> [Available data]
* * *
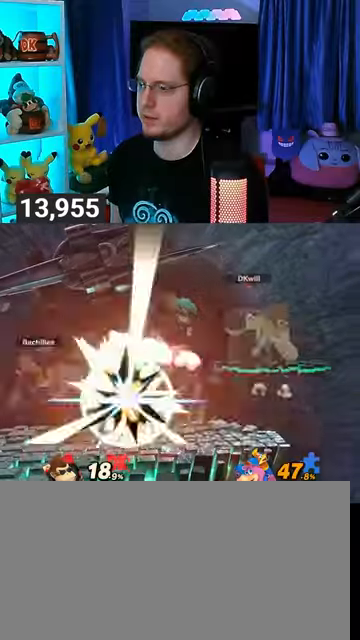
{"buttons": [], "left_stick": "left", "right_stick": "center", "events": []}
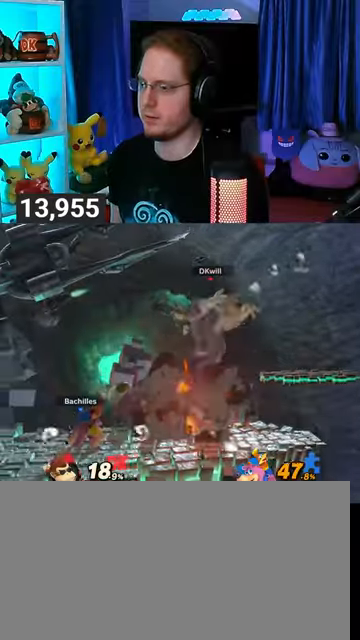
{"buttons": ["A"], "left_stick": "center", "right_stick": "center", "events": [[33, "Y", "down"], [67, "Y", "up"], [133, "Y", "down"], [267, "Y", "up"], [367, "left_stick", "center"], [500, "A", "down"]]}
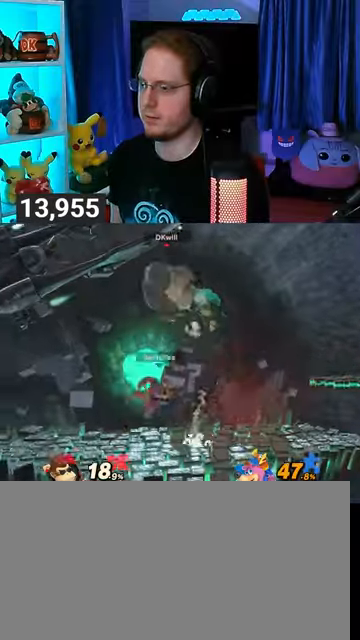
{"buttons": [], "left_stick": "left", "right_stick": "center", "events": [[33, "left_stick", "down"], [67, "A", "up"], [167, "left_stick", "left"], [400, "left_stick", "center"], [500, "left_stick", "left"]]}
* * *
> [Problem to work on] Copy out the data exactly and keep the pictures out.

> [Exercise output]
{"buttons": [], "left_stick": "left", "right_stick": "center", "events": []}
{"buttons": ["A"], "left_stick": "center", "right_stick": "center", "events": [[33, "Y", "down"], [67, "Y", "up"], [133, "Y", "down"], [267, "Y", "up"], [367, "left_stick", "center"], [500, "A", "down"]]}
{"buttons": [], "left_stick": "left", "right_stick": "center", "events": [[33, "left_stick", "down"], [67, "A", "up"], [167, "left_stick", "left"], [400, "left_stick", "center"], [500, "left_stick", "left"]]}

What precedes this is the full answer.